Несколько месяцев назад, прямо перед Рождеством, хозяева одного из местных магазинов наняли актеров, которые играли сценки из жизни этих персонажей. Я привел детей, и мы смотрели спектакль: Джуди куда-то ушла из дома, оставив малыша под присмотром Панча. Вечно безалаберный и бестолковый мистер Панч сначала забыл про ребенка, потом сел на ребенка, а потом даже еще и покусал ребенка. Вернувшаяся домой Джуди, как всегда, вытащила дубинку и задала своему непутевому мужу хорошую трепку. Я замерз и мечтал как можно скорее отправиться домой, но детей от спектакля было не оторвать. Мы досмотрели до самого конца.

– Одна из проблем с вашими шутками заключается в том, что после них у нас с вами создается впечатление, что мы поговорили о чем-то, что вас беспокоит… Скажем, о случае в аэропорту, об упрятанной в комод фотографии Элис… И мы действительно говорили обо всем этом, но таким образом, что никакого решения этим проблемам найдено не было, – сказал я Лили.

– Если бы я не высмеивала все эти их выкрутасы, я бы постоянно ходила злая.

– Вы мстите родителям своими агрессивными шутками, и вам становится немного легче. У вас создается ощущение, что юмор работает, ведь он облегчает боль. Но вместе с тем вы теряете стремление лучше разобраться в ситуации.

– То есть в шутках я изливаю свою злость, но она рассасывается только до уровня, позволяющего мне терпеть поведение своих родителей. Я просто перестаю о нем думать.

– Точно, – сказал я.

Лили помолчала, а потом сказала, что не очень уверена, что все именно так:

– Да, я размышляла о ситуации с родителями… И ситуация действительно – полный кошмар. Но как-то изменить ее не было никакой возможности.

Услышав слово «кошмар», я вспомнил о ее сне. Я сказал, что был поражен тем, как она предварила собственно описание сна: «…Это был кошмар. Все произошедшее в нем должно было меня расстроить, но я почему-то не расстроилась».

– Возможно, – сказал я, – этим сном вы хотели убедить себя, что можете находиться внутри кошмара, но не чувствовать его. Не только держать голову над водой, но еще и «анестезировать» себя, чтобы не чувствовать боли от безразличия своих родителей.

– Да вы представьте только, что будет, если я не стану себя «анестезировать»! – воскликнула Лили. – Если бы родители узнали, что у меня в мыслях, то и от таких взаимоотношений у нас с ними камня на камне не осталось бы. Я совсем не умею говорить с ними о том, что меня беспокоит, потому что любой разговор пойдет наперекосяк. Мама сразу же заявит, что ничего агрессивного не делала. «Подумаешь, это же просто фотка, солнышко», – скажет она.

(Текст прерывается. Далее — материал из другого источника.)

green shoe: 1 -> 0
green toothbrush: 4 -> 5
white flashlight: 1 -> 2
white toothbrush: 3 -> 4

Конец фразы Лили произнесла совсем тихо:

– Мой метод работает, мистер Гроц. Работает…

Еще во время самых первых наших сеансов психоанализа я заметил, что концовки фраз Лили произносит громче, даже когда не задает вопрос. Таким образом она интонационно заставляла меня говорить что-то в ответ. В тот момент мы пришли к выводу, что она делает это, потому что ее обескураживает мое молчание. Она вынуждала меня говорить, чтобы по тону моего голоса понимать, соглашаюсь я с ней или нет.

Я сказал Лили, что, возможно, по аналогичным причинам она хочет слышать и мой смех. Мой смех означал, что мы с ней заодно, что мы с ней «хорошие», а ее родители – «плохие». Мой смех избавлял ее от чувства вины, ей не нужно было корить себя за то, что она высмеивала своих родителей.

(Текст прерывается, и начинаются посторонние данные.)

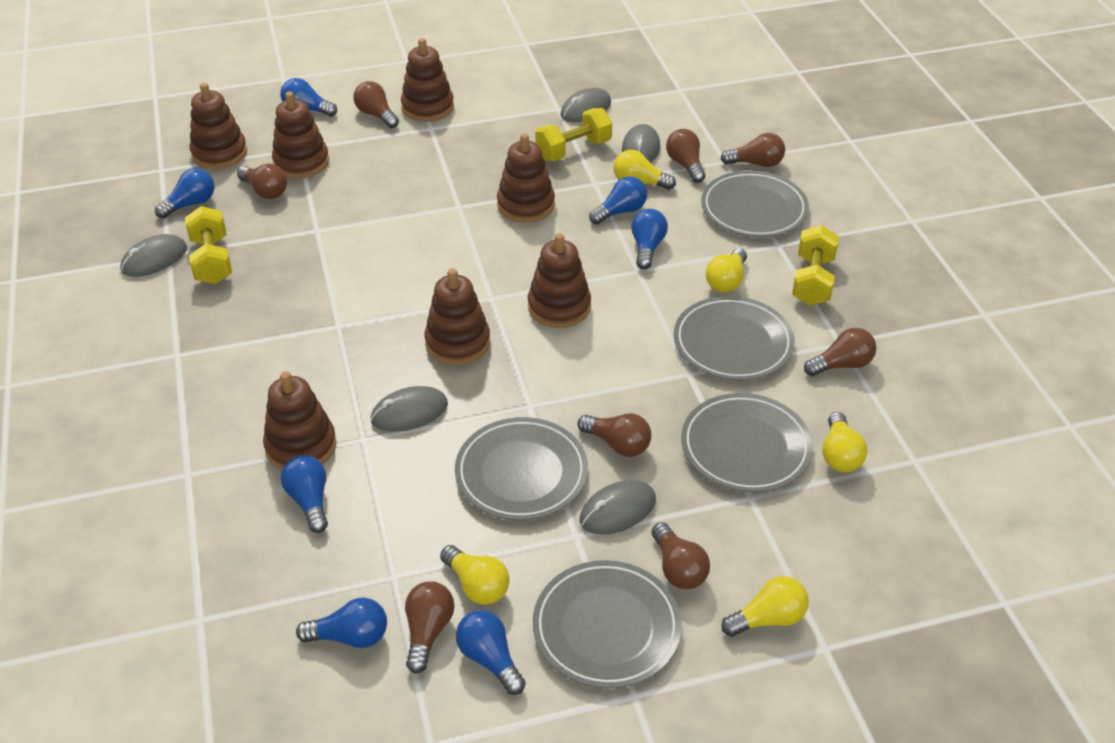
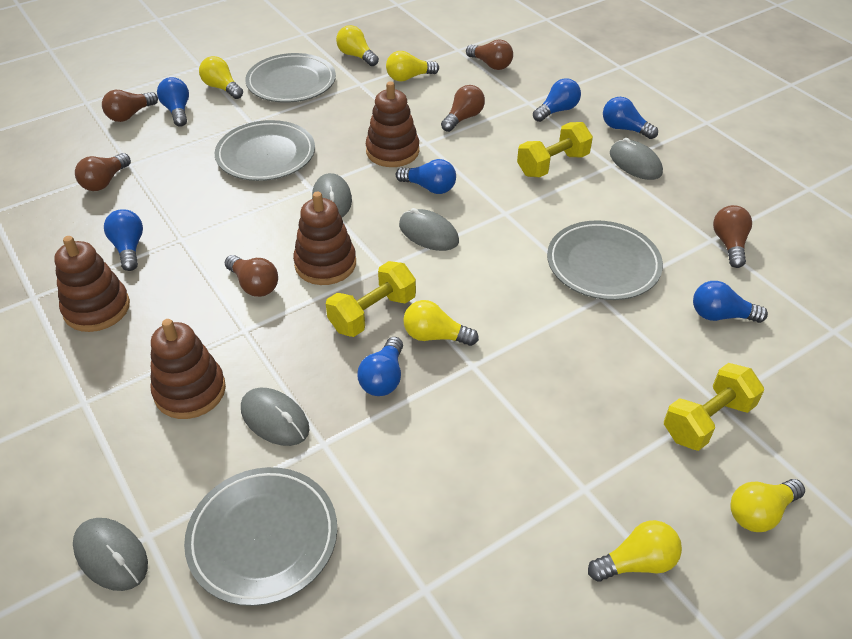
brown light bulb: 8 -> 6
brown stacking toy: 7 -> 4
grey plate: 5 -> 4
yellow light bulb: 5 -> 6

Лили сказала мне, что ей становилось легче, когда я смеялся, а потом замолчала. Некоторое время мы просидели в тишине. Я заметил, что она взглянула на свои часы, и решил закончить беседу, поскольку времени и впрямь оставалось уже совсем немного.

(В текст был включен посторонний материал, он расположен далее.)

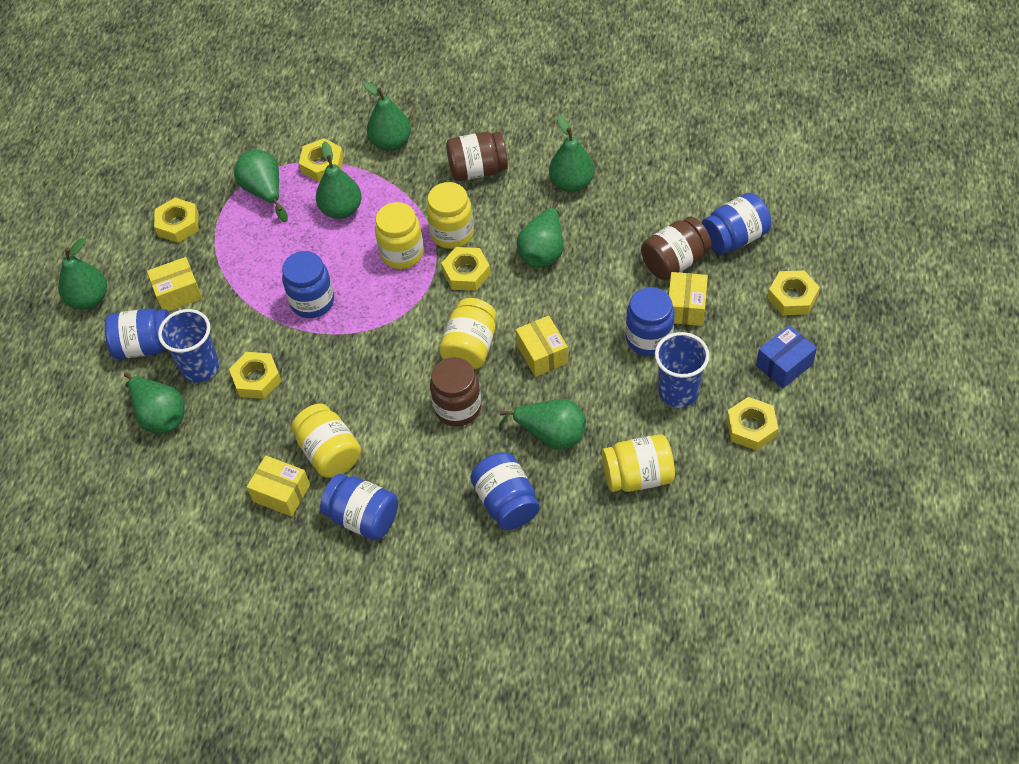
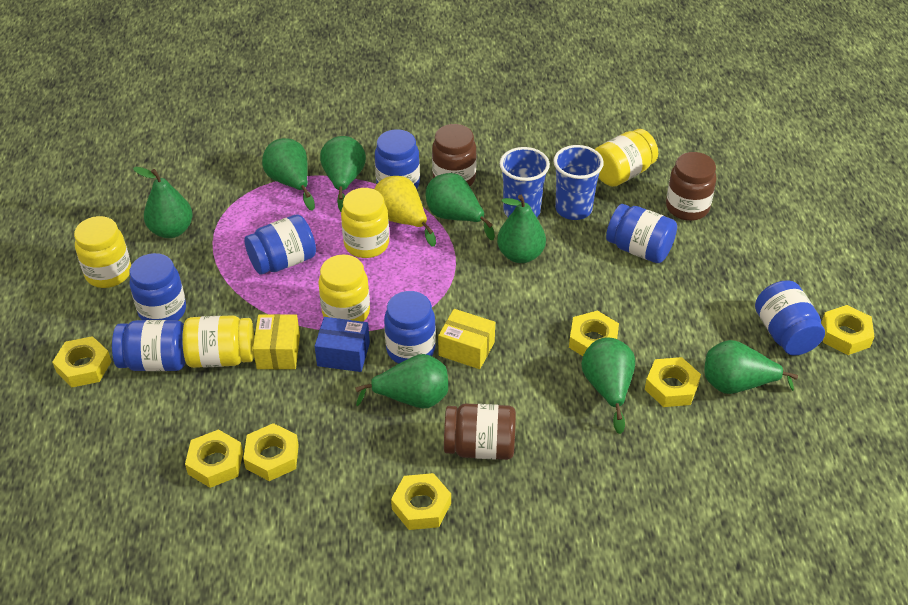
blue jar: 6 -> 7
yellow box: 4 -> 2
yellow nut: 6 -> 7
yellow pear: 0 -> 1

Но тут она вдруг заговорила:

– Я сейчас вспомнила, какой нервный срыв случился у меня в пансионе. Как я посреди ночи пошла звонить домой из таксофона, что за общежитием, как вокруг жужжали слетевшиеся на свет насекомые. У меня была истерика, я рыдала и кричала в трубку: «Можно я вернусь домой, можно я вернусь домой? Ну, пожалуйста!» А мне говорили: «Нет, тебе нельзя домой». Потом становилось все хуже и хуже, но я заставила себя остаться. И во мне что-то изменилось. Этот срыв был словно раскаленная печка, которая выжгла из меня любую веру в собственные чувства.